Essentially, the Court will have to hit the proverbial reset button and re-start this case from the beginning. The Court will need to reopen discovery, with time for both written and oral discovery, and the parties will need to file new motions for summary judgment and class certification. Air Evac will have to redo most, if not all, of the work it has already done. This will result in significant prejudice to Air Evac. See U.S. Bank Nat. Ass’n v. State Farm Fire & Cas. Co., 765 F.3d 867, 870 (8th Cir. 2014) (“It was reasonable for the court to think the parties could be prejudiced by having to cover the same ground again.”). Considering all four factors, the Court finds the motions to intervene are untimely.
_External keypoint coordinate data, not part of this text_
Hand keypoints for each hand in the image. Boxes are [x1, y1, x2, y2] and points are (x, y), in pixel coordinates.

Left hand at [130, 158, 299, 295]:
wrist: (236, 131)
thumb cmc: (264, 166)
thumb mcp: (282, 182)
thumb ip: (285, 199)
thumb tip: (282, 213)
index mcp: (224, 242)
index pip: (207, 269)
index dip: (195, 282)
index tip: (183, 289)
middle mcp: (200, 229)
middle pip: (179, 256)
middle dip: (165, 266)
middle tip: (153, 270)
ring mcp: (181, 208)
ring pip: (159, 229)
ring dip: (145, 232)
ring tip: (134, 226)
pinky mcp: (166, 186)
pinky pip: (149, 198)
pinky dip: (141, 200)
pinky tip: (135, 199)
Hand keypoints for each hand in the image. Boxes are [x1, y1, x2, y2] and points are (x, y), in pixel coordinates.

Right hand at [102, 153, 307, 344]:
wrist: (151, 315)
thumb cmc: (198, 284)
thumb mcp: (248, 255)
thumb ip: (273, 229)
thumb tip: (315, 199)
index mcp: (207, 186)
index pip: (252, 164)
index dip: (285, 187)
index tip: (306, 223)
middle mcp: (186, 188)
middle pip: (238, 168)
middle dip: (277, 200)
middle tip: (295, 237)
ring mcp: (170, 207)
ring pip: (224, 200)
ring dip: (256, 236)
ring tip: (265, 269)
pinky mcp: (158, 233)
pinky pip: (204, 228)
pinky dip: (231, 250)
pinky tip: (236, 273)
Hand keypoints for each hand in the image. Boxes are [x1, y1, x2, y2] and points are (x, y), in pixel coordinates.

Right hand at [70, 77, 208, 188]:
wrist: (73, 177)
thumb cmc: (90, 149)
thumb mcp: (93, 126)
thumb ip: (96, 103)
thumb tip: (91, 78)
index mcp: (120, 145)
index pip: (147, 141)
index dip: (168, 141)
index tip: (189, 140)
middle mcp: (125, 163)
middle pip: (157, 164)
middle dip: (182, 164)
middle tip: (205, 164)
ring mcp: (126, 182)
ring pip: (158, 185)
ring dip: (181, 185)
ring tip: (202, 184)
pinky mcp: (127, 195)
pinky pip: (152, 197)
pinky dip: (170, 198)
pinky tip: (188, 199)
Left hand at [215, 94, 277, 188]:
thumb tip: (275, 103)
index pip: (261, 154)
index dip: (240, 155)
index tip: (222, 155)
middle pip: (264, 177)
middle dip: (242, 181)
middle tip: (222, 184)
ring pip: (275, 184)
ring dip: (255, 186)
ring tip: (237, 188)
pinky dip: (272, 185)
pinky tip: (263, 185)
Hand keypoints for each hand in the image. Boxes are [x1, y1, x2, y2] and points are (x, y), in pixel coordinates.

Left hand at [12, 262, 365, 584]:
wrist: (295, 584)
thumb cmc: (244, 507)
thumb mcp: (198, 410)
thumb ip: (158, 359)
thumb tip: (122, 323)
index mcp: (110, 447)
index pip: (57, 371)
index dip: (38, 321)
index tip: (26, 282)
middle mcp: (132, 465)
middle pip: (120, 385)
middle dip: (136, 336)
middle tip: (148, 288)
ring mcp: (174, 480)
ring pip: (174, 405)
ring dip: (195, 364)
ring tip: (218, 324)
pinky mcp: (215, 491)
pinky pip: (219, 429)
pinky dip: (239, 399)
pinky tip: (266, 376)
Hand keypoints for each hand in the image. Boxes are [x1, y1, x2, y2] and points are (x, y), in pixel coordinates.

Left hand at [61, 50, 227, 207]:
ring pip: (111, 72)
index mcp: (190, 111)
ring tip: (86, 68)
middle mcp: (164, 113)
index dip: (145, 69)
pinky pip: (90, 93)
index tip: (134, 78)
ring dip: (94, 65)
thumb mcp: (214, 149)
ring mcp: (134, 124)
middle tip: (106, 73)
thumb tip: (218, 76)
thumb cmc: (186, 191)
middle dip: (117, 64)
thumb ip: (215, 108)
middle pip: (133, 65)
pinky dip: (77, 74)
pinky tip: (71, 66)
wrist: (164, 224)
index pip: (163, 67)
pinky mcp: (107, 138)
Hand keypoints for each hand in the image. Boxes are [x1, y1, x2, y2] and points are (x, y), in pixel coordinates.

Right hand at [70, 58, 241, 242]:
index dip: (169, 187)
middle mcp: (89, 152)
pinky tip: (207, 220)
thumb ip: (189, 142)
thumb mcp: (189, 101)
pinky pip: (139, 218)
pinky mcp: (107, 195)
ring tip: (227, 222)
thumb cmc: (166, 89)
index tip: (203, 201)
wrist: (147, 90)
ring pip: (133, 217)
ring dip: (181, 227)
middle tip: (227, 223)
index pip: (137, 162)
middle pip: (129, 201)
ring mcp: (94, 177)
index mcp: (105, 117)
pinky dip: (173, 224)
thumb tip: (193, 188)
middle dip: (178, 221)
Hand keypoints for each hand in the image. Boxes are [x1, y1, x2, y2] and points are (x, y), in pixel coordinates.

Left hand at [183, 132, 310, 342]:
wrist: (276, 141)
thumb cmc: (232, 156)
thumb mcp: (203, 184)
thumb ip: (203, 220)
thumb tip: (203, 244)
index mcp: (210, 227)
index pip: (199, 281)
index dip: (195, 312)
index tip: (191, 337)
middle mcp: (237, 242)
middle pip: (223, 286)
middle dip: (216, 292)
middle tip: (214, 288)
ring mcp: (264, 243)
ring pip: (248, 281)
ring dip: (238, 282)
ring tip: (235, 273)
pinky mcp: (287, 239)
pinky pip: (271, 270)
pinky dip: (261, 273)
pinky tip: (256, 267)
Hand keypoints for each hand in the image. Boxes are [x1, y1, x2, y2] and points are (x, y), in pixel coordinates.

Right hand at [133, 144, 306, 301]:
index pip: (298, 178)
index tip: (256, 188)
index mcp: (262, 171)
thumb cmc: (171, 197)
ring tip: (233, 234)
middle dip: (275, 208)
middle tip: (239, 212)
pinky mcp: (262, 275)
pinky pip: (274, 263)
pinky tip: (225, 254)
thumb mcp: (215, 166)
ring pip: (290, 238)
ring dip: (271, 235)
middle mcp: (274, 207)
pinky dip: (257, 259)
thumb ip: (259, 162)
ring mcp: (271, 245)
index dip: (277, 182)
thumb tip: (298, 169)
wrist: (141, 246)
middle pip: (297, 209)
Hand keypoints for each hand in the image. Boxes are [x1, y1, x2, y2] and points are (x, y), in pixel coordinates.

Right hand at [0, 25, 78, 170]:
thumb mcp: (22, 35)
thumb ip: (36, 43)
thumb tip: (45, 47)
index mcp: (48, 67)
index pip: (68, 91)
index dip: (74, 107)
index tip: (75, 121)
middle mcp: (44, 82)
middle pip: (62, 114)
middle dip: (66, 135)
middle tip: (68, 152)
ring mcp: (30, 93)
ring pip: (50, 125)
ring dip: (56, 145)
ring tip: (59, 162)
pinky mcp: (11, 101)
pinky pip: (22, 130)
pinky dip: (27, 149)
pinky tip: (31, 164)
Because the Court finds the motions are untimely, it need not consider whether Carroll and Burford may intervene as of right or by permissive intervention. Associated Builders &

Contractors, Inc. v. Herman, 166 F.3d 1248, 1257 (D.C. Cir. 1999) (citing NAACP, 413 U.S. at 369). The Court now turns to Air Evac’s Motion for Summary Judgment III. SUMMARY JUDGMENT A. Undisputed Facts Before reciting the undisputed facts in this case, the Court must first address Buchta’s response to Air Evac’s statement of material facts. In his response, Buchta does not respond to each of Air Evac’s statements of material fact. Instead, he disputes items seven and eight, and then refers to numerous federal statutes and regulations, and state statutes; he then argues about what those statutes and regulations require. Federal Rule of Civil Procedure 56(c)(1) requires a party disputing a fact to support the assertion by citing to particular parts of materials in the record.